Basic jobcontrol
specify ressources
There are a lot of options to specify ressources, we will list just the most important for our clusters here:
gpus
In case you want to make use of gpus, first you would decide whenether you want to use one of the large GPU-systems (4xH100, 4xMI210), then you have to add the “--partition=GPU
” option. In any case you have to add a --gres=gpu:<TYPE>:<N>
.
So for example if you want to use 2x H100 for your job you have to add.
Example Submit for 2x H100
--partition=GPU --gres=gpu:h100:2
Another example would be that you want to use 1x Nvidia L40s for your job, then you only have to add this to your job:
Example gathering one L40
--gres=gpu:l40:1
number of tasks
Specify how many tasks (processes) should run all over your job. Slurm will reserve these ressources as n cpus for n tasks if “–cpus-per-tasks” is not specified by you other ways.
Example start on 256 tasks (eg 256 MPI-processes)
#SBATCH --ntasks=256
cpus per tasks
With --cpus-per-tasks
you would specify how many cpus are reserved for a task.
Example start 8 Task with 16 cores each
#SBATCH --ntasks=8
#SBATCH --cpus-per-task=16
number of nodes
You could specify the number of nodes by using --nodes=N
.
check job status
squeue
The easiest way to get an overview of your waiting or running jobs is the squeue command.
squeue
Modify the SQUEUE_FORMAT
variable at the end of your .bashrc or .zshrc following this description to customize the output of squeue the way you like it best.
sacct
You can find out more details with the sacct command.
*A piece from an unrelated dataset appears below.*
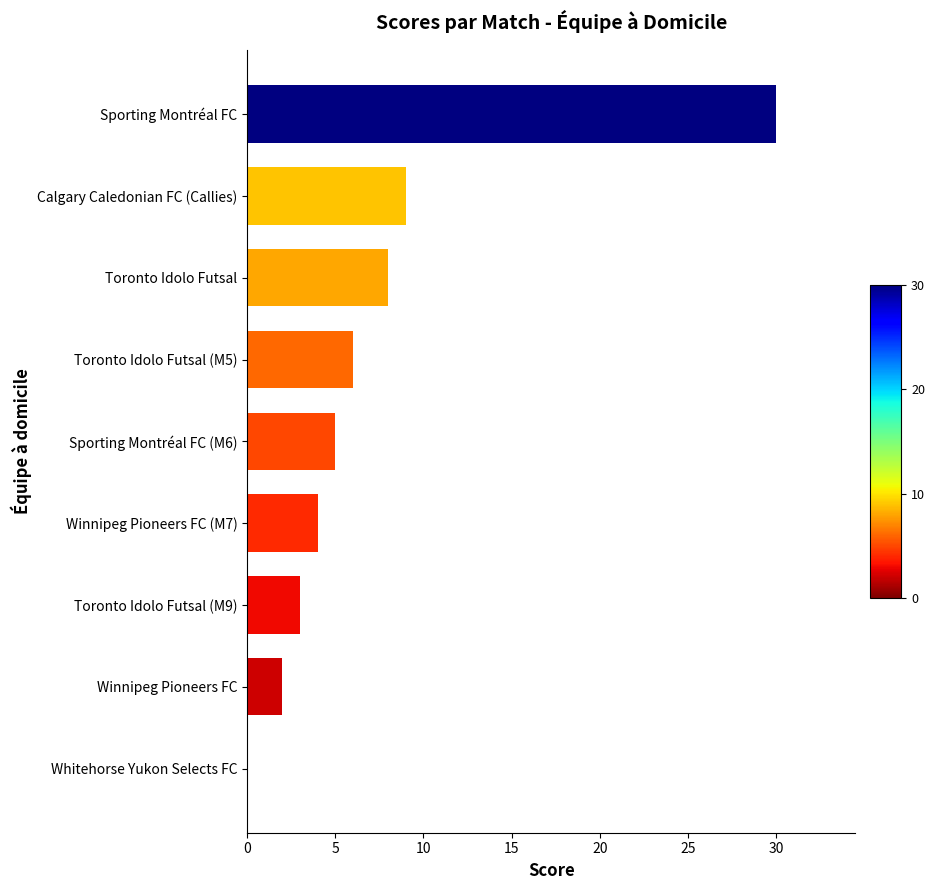

Where is the data nearest to the value 15?

Calgary Caledonian FC (Callies)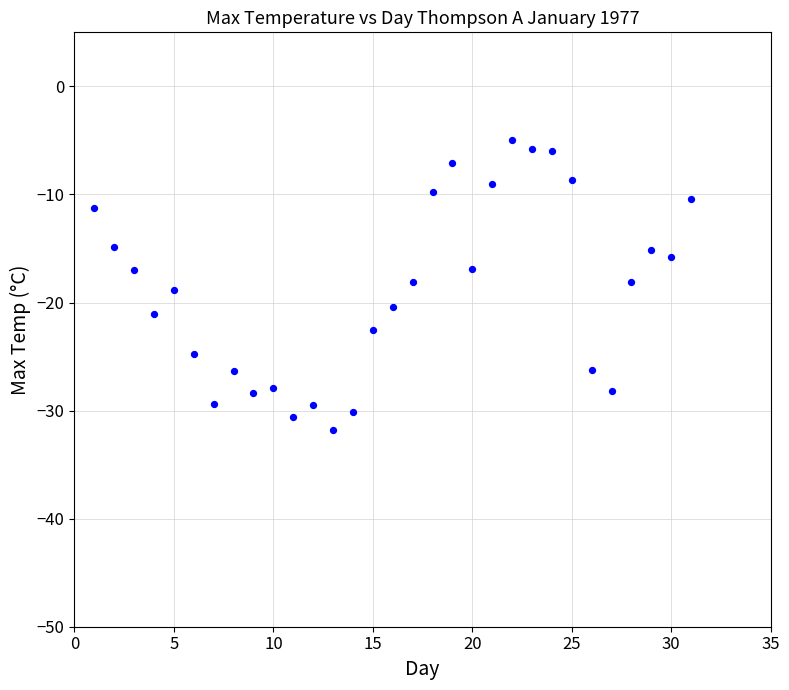

What is the range of X values (max minus min)?

30.0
The Following will when a job was submited and when is started:
[bt123456@festus01 hpcadmin]# sacct -X -j 6089 -o jobid,jobname,Submit,Start
JobID JobName Submit Start
------------ ---------- ------------------- -------------------
6089 RUN_GR 2024-12-02T12:37:35 2024-12-02T12:47:07
Tip
To check the submissionscript of a given job used:
sacct -j $SLURM_JOB_ID -B
To check what the submission command was use:
sacct -j $SLURM_JOB_ID -o submitline
check node status
To check the partitions and their node states, eg if the nodes are idle, allocated, drain and so on, on could use:
sinfo
Interactive jobs
To get an interactive job with an interactive shell on a compute node, you can call srun
with the “–pty” flag.
Start interactive job with bash session; 128 cores for one task reserved on a single node.
srun --nodes=1 --cpus-per-task=128 --pty bash -i
Modify existing job
Slurm offers the opportunity to change some parameters of an existing job.
For this purpose, scontrol update jobid=<jobid> <OPTIONS>
is used.
Adding mail notification to exisiting job
Assuming we have an exisiting job
[bt123456@festus01 ~]$ squeue
JOBID PARTITION NAME USER ST TIME TIME_LEFT NODES NODELIST(REASON)
6282 normal hostname bt123456 PD 0:00 8:00:00 1 (BeginTime)
But we have forgotten to add mail notification to the submissionscript and submission comamnd either. To add these setting we could manipulate the existing job to add mail notification by run this command:
scontrol update jobid=6282 MailUser=bt123456@uni-bayreuth.de MailType=ALL
To get an overview about your options to change for an already submitted job please consult scontrol documentation.
Cancel jobs
Computing jobs can be canceled, if running or not, using scancel
.
Cancel by jobid
scancel 1234
cancel by user
scancel -u $USER
This will cancel all your jobs, also your scron-job
There are some more options but these two would be the most important for regular users.